Indeed, the brilliance of our Founders was in choosing the exact language of the Constitution, making certain parts very specific, certain parts general and flexible in meaning, and finding the right balance between the general and the specific that has made this document the longest lasting Constitution in the world! Our Founders didn't want us constantly Amending the document either; that's why they made it so cumbersome to do so. By deliberately building flexibility into parts of the Constitution, they ingeniously ensured us a document that wouldn't be thrown out because it became outmoded.

I think our founders knew that certain principles -- liberty, equality, property, commerce, conscience -- were indeed, "timeless," "objective," and hence "unalienable." But if they attempted to tell generations hundreds of years later how liberty, equality and conscience, etc., must be understood in their time...I think our Founders wisely realized that they didn't possess the information to "best" answer these specific questions. Hence, they left it up to future generations to answer them by writing such provisions of the Constitution in broad generalities.

Another problem of Feddie's is that many decisions with which he would disagree are supported by the Constitution's text. Not only are they supported by the Constitution's text, but as I will demonstrate, Feddie's version of "originalism" actually is oft-used to subvert the text of the Constitution -- making us so-called, "activists" more consistent textualists than the so called "original-intent" folks, ala Bork.

For instance, Feddie writes:

[N]o matter what the Supremes say the founders clearly did not believe that pornography (or the like) was First Amendment "speech." That's not even a close call.

Well let's look at what the text of the First Amendment says: "Congress shall make no law...abridging the freedom of speech." Assuming arguendo that we are not debating which governments, i.e., "Congress" or state and local, are bound to this norm, let us ask textually what exactly the rule is saying?
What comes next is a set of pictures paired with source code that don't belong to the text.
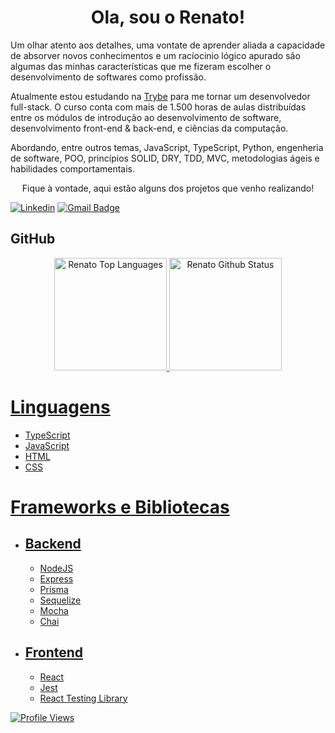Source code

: <h1 align="center">Ola, sou o Renato!</h1>

<p>Um olhar atento aos detalhes, uma vontate de aprender aliada a capacidade de absorver novos conhecimentos e um racíocinio lógico apurado são algumas das minhas características que me fizeram escolher o desenvolvimento de softwares como profissão.</p>

<p>Atualmente estou estudando na <a href="https://www.betrybe.com/" target="_blank">Trybe</a> para me tornar um desenvolvedor full-stack. O curso conta com mais de 1.500 horas de aulas distribuídas entre os módulos de introdução ao desenvolvimento de software, desenvolvimento front-end & back-end, e ciências da computação.</p>

<p>Abordando, entre outros temas, JavaScript, TypeScript, Python, engenheria de software, POO, princípios SOLID, DRY, TDD, MVC, metodologias ágeis e habilidades comportamentais.</p>
<p align="center">Fique à vontade, aqui estão alguns dos projetos que venho realizando!</p>

[![Linkedin](https://img.shields.io/badge/-LinkedIn-blue?style=flat&logo=Linkedin&logoColor=white)](https://www.linkedin.com/in/renatolmendes/)
[![Gmail Badge](https://img.shields.io/badge/-mendeslrenato@gmail.com-006bed?style=flat-square&logo=Gmail&logoColor=white&link=mailto:mendeslrenato@gmail.com)](mailto:mendeslrenato@gmail.com)

## GitHub

<div align="center">
 <a href="https://www.linkedin.com/in/renatolmendes/">
  <img height="180em" alt="Renato Top Languages" src="https://github-readme-stats.vercel.app/api/top-langs?username=natomendes&layout=compact&theme=tokyonight&hide_border=true&bg_color=0D1117"/>
  <img height="180em" alt="Renato Github Status" src="https://github-readme-stats.vercel.app/api?username=natomendes&show_icons=true&theme=tokyonight"/>
</div>
 
 <div>
  <h1>Linguagens</h1>
  <ul>
   <li>TypeScript</li>
   <li>JavaScript</li>
   <li>HTML</li>
   <li>CSS</li>
  </ul>
  <h1>Frameworks e Bibliotecas</h1>
  <ul>
    <li>
      <h2>Backend</h2>
      <ul>
          <li>NodeJS</li>
          <li>Express</li>
          <li>Prisma</li>
          <li>Sequelize</li>
          <li>Mocha</li>
          <li>Chai</li>
      </ul>
    </li>
    <li>
      <h2>Frontend</h2>
      <ul>
          <li>React</li>
          <li>Jest</li>
          <li>React Testing Library</li>
      </ul>
    </li>  
  </ul>
</div>
 
  <!-- <img align="center" src="https://img.shields.io/badge/tailwindcss-%2338B2AC.svg?style=for-the-badge&logo=tailwind-css&logoColor=white" /> --> 
 
 ![Profile Views](https://gpvc.arturio.dev/natomendes)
How about: "government can't censor." Can't censor what? "Speech." What is speech and why isn't pornography speech? Is it because speech is words and pornography is pictures? So government can censor any pictures, including political cartoons and moving pictures like Fox News? No I think Feddie would agree that speech includes both words and pictures. So if speech = words and pictures. And if pornography = words and pictures. And if the First Amendment is telling us that government can't government can't censor words and pictures, then the First Amendment seems to be saying that government can't censor pornography. Simple logic, right?

Now when Feddie says that pornography is not "First Amendment speech," I wonder where he derives such an answer because it's certainly not found within the text of the Constitution. When asked whether government can censor pornographic speech, I consistently follow the text of the Constitution and say no, whereas Feddie argues that the text of the Constitution doesn't mean what it says it means, that yes, in reality, even though the text seems to say, "government can't censor," government, in reality, can censor. Huh?